Meilleur commentaire critique
3,0 sur 5 étoilesUn bon roman... qui n'accomplit pas toutes ses promesses
Commenté en France 🇫🇷 le 3 février 2021
Pour commencer, j'ai dévoré ce roman. Il est bien construit du point de vue du suspense, l'écriture est fluide, on a envie d'avancer et d'arriver à la fin. Un vrai page-turner. Les questionnements sur la littérature, sur la vie humaine, sur le bonheur et les hasards de la vie sont intéressants, mais l'auteur n'y apporte aucune réponse: on survole ces questionnements bien plus qu'on ne les creuse. Je comprends ce que l'auteur a voulu faire, mais pour moi c'est loupé.
Sur toute la panoplie de personnages, seulement trois sont véritablement construits, les autres ne sont que des clichés sans aucune profondeur. D'ailleurs, l'auteur nous propose de passer beaucoup de temps aux USA, mais on se demande si lui y a seulement mis les pieds: les personnages américains sont tous des clichés, unidimensionnels. La description de la société américaine ne tient pas la route pour quiconque y a passé ne serait-ce qu'un jour ou deux. Je ne parle même pas de la description de Trump qui est ridicule, pleine de clichés bien-pensants. Pour la description de Macron c'est pareil. Pour l'auteur, une avocate américaine a forcément la dent dure, un scientifique américain porte forcément les cheveux longs poisseux et des t-shirts troués. Les prénoms donnés sont ridicules d'irréalisme. Je ne parle même pas de la façon dont il parle de l'inceste en deux pages écrites avec les pieds. Et je vais m'arrêter là dans la liste de cliché. Ce que c'est creux!
La réflexion sur la nature de l'expérience humaine est intéressante mais elle est amenée dans une suite de dialogues vraiment mal écrits qui sonnent artificiels et la philosophie proposée est du niveau de Matrix. On nous parle sans cesse des méchants riches qui ruinent la planète, des humains qui détruisent tout, mais pour moi c'est fait au niveau de "la guerre c'est pas bien, les dauphins c'est gentil", bref ce n'est pas vraiment construit, beaucoup de portes ouvertes sont enfoncées, ce qui satisfaira les pseudo critiques de notre temps, mais ça n'apporte rien qui ne soit abordé ailleurs.

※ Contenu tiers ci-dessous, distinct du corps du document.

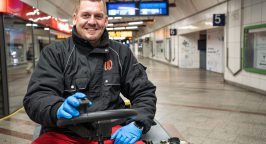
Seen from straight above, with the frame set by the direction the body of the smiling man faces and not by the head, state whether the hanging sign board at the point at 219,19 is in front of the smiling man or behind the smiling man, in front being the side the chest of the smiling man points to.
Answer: behind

Je pense que l'auteur a mené une vraie réflexion sur la nature de la littérature blanche. Mais il ne suffit pas de simplement référencer les recherches formelles comme "Si par une nuit d'hiver un voyageur" pour être à son niveau. Il ne suffit pas de mélanger les genres, de mettre en abyme, de s'auto-réferencer, de décrire des scènes ubuesques comme celle de Stephen Colbert (l'auteur a-t-il seulement regardé deux minutes de cette émission? Je n'en ai pas l'impression), il ne suffit pas de partir dans des raisonnements pseudo-philosophiques pour faire un bon livre. Il faut aussi arrêter de parler en cliché, proposer une vraie poésie de la langue, mais il faut surtout proposer une vision. Or ici, je n'ai pas l'impression qu'il y ait une quelconque vision. Qu'est-ce que l'auteur propose sur l'expérience humaine, sur sa compléxité? Rien. Que propose-t-il comme vision de la littérature? Pas grand chose.
L'écriture est fluide certes, mais le cerveau avance avant les yeux: on s'attend à la fin de la phrase dès le début. Il n'y a aucune figure de style vraiment originale, aucune phrase que l'on retiendra. L'ironie qui apparait au deuxième tiers du roman devient vite insupportable par son aspect immature et facile (oh là là qu'ils sont méchants les producteurs de télé, par exemple) le mélange des articles de journaux, les dates qui se mélangent, les flashbacks, sont dignes d'un primo-auteur, c'est du lu et du relu.
Cependant, ça reste un bon roman divertissant qui ne laissera aucun souvenir. Si vous voulez passer un bon moment, je vous encourage à le lire. Si vous voulez aller plus loin, si vous voulez quelque chose de plus profond, passez votre chemin, allez lire "Si par une nuit d'hiver un voyageur" ou "W ou le souvenir d'enfance". L'original est toujours mieux que la copie. En plus c'est déjà en poche. Peut-être que c'était là le vrai but du livre?